Y mirándome, y ciegos mirándome, y ciegos como
entero el cielo mirándome, miras desde arriba un
país de desiertos y me ves. Y me ves subiendo, y
me ves subiendo y subiendo y tus ojos ven mis
ojos llenos de tierra subiendo, alados,
agusanándose pero de luz en los cielos.


(143)                


Finalmente, los verbos de escucha han sido reemplazado por los de visión, y las identidades de quien mira y quien es mirado se imbrican en un acto de amor y piedad. La visión utópica, aunque poderosa, no provee, sin embargo, de un final tranquilizador.
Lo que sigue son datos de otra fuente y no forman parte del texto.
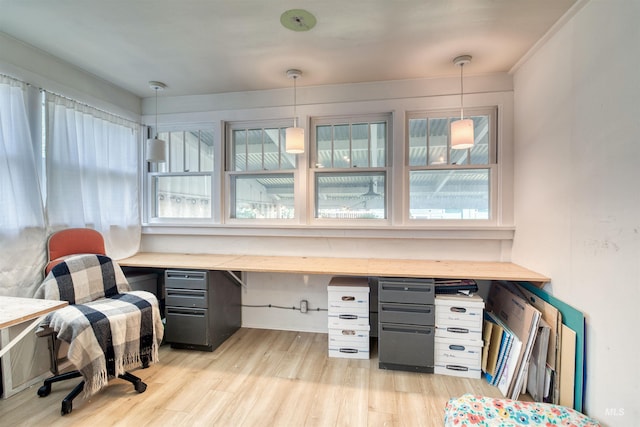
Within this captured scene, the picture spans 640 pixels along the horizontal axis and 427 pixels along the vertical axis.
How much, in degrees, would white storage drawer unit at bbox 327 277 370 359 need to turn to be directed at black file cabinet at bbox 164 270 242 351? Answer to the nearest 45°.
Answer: approximately 90° to its right

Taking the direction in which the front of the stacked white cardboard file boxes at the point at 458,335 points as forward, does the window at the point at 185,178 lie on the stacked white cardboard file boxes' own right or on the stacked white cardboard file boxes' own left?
on the stacked white cardboard file boxes' own right

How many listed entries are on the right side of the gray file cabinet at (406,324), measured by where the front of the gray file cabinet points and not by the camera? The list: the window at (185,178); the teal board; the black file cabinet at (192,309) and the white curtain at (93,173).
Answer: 3

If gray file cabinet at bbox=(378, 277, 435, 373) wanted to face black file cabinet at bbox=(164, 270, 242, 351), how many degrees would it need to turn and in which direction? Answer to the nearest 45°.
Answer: approximately 90° to its right

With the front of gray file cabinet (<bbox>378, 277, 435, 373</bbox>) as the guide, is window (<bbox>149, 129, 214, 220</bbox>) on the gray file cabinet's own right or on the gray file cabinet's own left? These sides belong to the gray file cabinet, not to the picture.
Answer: on the gray file cabinet's own right

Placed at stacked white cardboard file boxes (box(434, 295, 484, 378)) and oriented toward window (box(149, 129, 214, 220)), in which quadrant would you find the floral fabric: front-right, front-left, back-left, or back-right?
back-left

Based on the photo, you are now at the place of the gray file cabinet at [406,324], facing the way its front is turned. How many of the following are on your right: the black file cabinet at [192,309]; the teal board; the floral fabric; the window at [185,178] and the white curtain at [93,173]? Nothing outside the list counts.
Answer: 3
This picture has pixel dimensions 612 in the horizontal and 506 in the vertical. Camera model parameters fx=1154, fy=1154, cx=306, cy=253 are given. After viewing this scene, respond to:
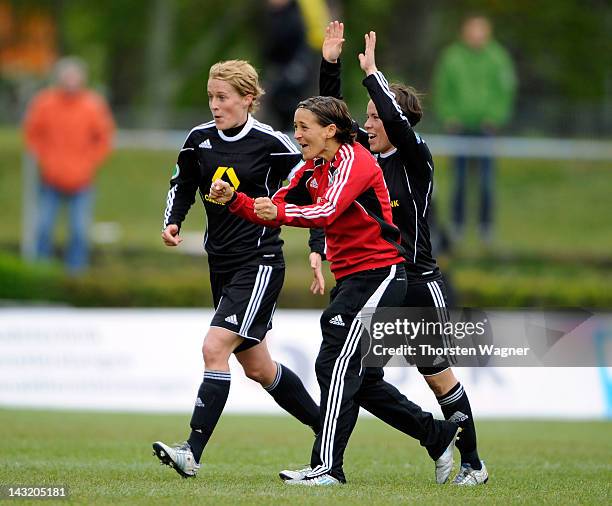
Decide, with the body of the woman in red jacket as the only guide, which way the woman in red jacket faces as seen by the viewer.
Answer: to the viewer's left

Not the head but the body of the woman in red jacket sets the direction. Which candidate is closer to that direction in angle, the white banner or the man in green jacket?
the white banner

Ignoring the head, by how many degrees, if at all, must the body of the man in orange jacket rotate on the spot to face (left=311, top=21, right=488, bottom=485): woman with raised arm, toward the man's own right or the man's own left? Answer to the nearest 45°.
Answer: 0° — they already face them

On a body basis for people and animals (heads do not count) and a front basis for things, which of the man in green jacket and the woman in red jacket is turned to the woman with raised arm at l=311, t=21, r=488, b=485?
the man in green jacket

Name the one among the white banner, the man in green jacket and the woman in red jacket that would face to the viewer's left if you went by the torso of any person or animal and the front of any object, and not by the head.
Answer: the woman in red jacket

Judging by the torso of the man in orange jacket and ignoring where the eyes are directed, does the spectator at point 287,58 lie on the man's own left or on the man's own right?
on the man's own left

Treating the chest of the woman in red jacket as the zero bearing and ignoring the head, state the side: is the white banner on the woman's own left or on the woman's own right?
on the woman's own right

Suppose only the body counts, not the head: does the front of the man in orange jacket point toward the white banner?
yes

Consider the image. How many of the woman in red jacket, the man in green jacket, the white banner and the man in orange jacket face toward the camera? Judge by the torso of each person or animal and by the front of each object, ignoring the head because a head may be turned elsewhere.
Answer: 3
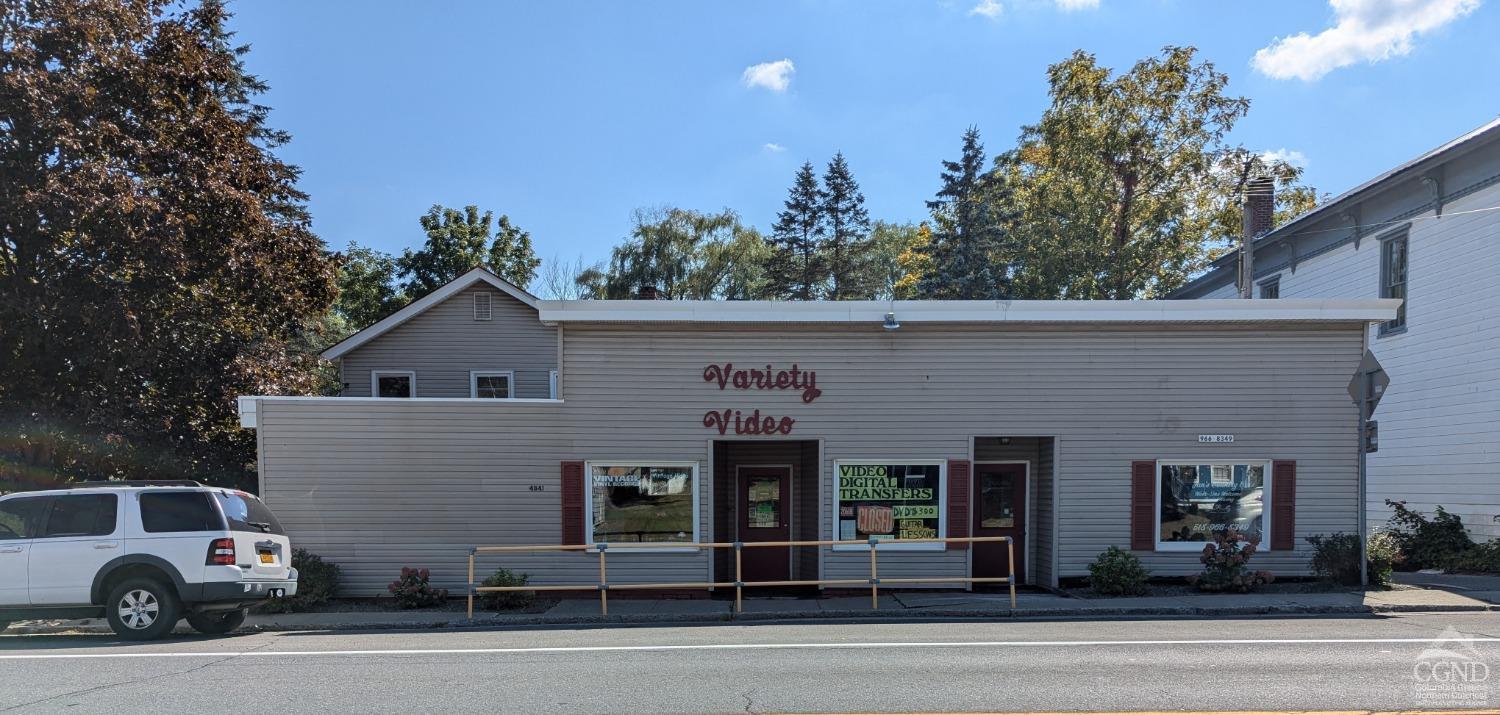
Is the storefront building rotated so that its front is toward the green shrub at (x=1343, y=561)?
no

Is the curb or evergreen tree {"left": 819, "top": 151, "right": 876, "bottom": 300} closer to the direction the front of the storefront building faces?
the curb

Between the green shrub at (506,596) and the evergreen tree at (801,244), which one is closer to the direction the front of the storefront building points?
the green shrub

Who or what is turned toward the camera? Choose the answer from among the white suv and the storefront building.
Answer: the storefront building

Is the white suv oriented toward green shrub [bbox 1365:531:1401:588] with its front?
no

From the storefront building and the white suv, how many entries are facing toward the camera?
1

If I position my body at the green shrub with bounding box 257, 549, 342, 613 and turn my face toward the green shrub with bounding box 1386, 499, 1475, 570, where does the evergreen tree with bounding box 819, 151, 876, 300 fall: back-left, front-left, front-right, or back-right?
front-left

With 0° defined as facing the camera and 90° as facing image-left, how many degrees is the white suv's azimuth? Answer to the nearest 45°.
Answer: approximately 135°

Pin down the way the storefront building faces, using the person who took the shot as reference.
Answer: facing the viewer

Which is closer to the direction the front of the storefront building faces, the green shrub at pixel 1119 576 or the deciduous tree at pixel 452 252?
the green shrub

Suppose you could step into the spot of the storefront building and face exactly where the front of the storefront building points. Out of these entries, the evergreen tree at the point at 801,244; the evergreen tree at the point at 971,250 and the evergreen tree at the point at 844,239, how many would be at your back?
3
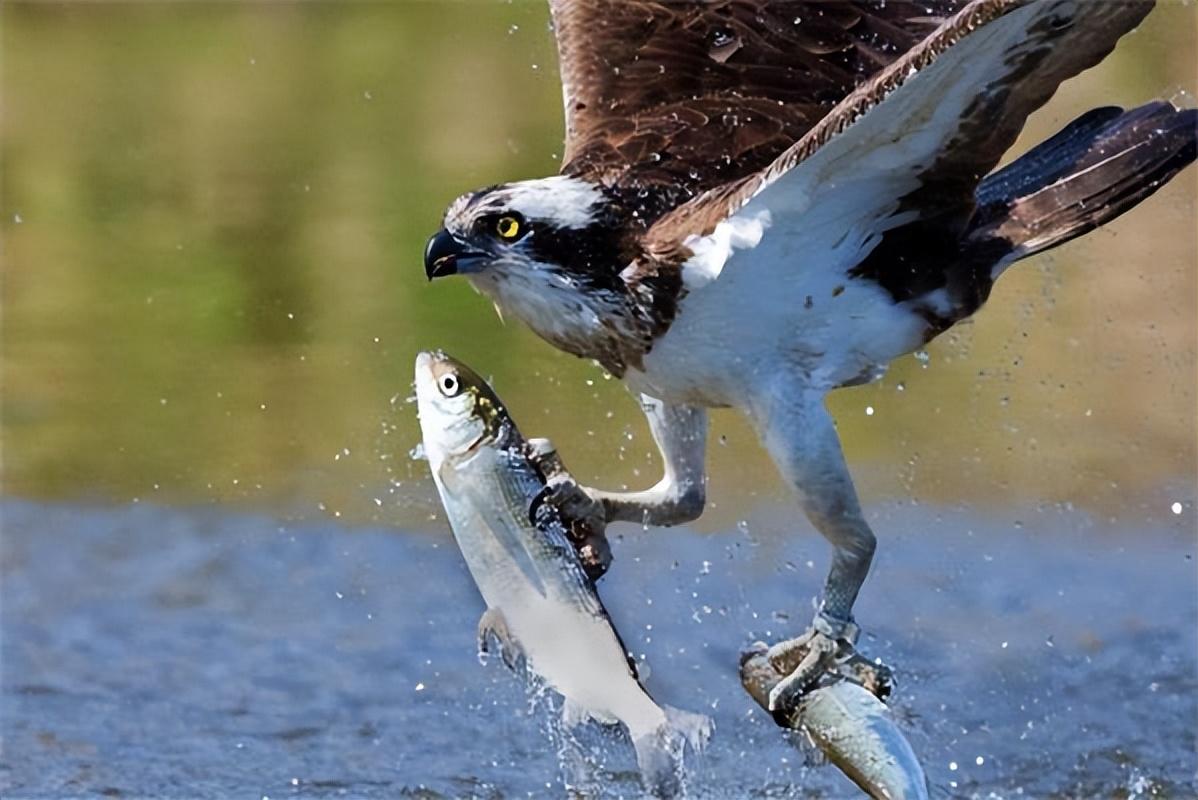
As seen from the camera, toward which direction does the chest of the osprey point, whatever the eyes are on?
to the viewer's left
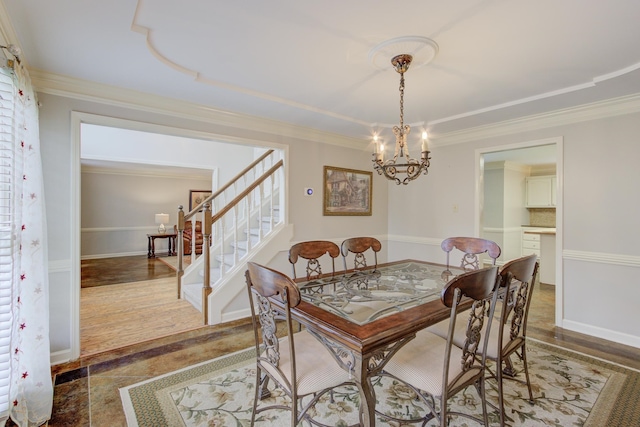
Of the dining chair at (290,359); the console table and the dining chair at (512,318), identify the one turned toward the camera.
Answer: the console table

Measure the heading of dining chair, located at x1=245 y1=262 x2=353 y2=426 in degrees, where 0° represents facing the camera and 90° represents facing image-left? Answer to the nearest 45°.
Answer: approximately 225°

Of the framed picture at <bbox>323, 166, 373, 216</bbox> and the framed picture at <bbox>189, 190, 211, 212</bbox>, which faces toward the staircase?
the framed picture at <bbox>189, 190, 211, 212</bbox>

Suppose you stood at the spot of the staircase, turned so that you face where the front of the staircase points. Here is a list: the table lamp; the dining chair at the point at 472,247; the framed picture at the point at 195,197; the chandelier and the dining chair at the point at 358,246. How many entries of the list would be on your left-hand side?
3

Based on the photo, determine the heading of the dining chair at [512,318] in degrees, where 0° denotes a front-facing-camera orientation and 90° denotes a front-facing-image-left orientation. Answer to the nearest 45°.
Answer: approximately 135°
El breve «Epílogo» recapitula y de manera enfática señala lo irreversible de los hechos. Paradójicamente, el sueño utópico está ahí, pero se ofrece como posibilidad de alcance muy limitado, a conciencia de que el ritual simbólico de la poesía nunca puede pretender reparar ni compensar por completo20. Inri pone en práctica una imaginación empática que no se apropia de la terrible realidad del otro de un modo coercitivo y demandante, sino que busca reactualizarla, hacerla experiencia viva y dislocadora en el presente de la lectura (Gruber 242). Para esto, se construye una realidad y un punto de vista traspasados y que se dejan traspasar por el horror. En este sentido, su apelación a no olvidar reconstituye radicalmente el pasado como presente, lo que retrotrae a una afirmación de Jean Amery que, aun cuando se refiere a la experiencia de encarcelación y tortura, ilumina, a mi entender, el alcance del intento ético y poético de Inri. Amery explica que ante el horror que mina los cimientos de la realidad, la persona moral demanda la anulación del tiempo (72). Si la poesía desarrolla y activa el músculo de la imaginación de modo que los dolores de los otros se hacen propios21, Inri obliga al lector a hacer propia la impiedad del horror en cada lectura, ahora, anulando el tiempo. Si es efectivamente así, su tierra, sus mañanas, pupilas y piedras ya dichas, aquello que se logró poner en el poema a través de una óptica incesante, enfocada y estrecha, podría entregar una cuota, brevísima, de reparación y dicha.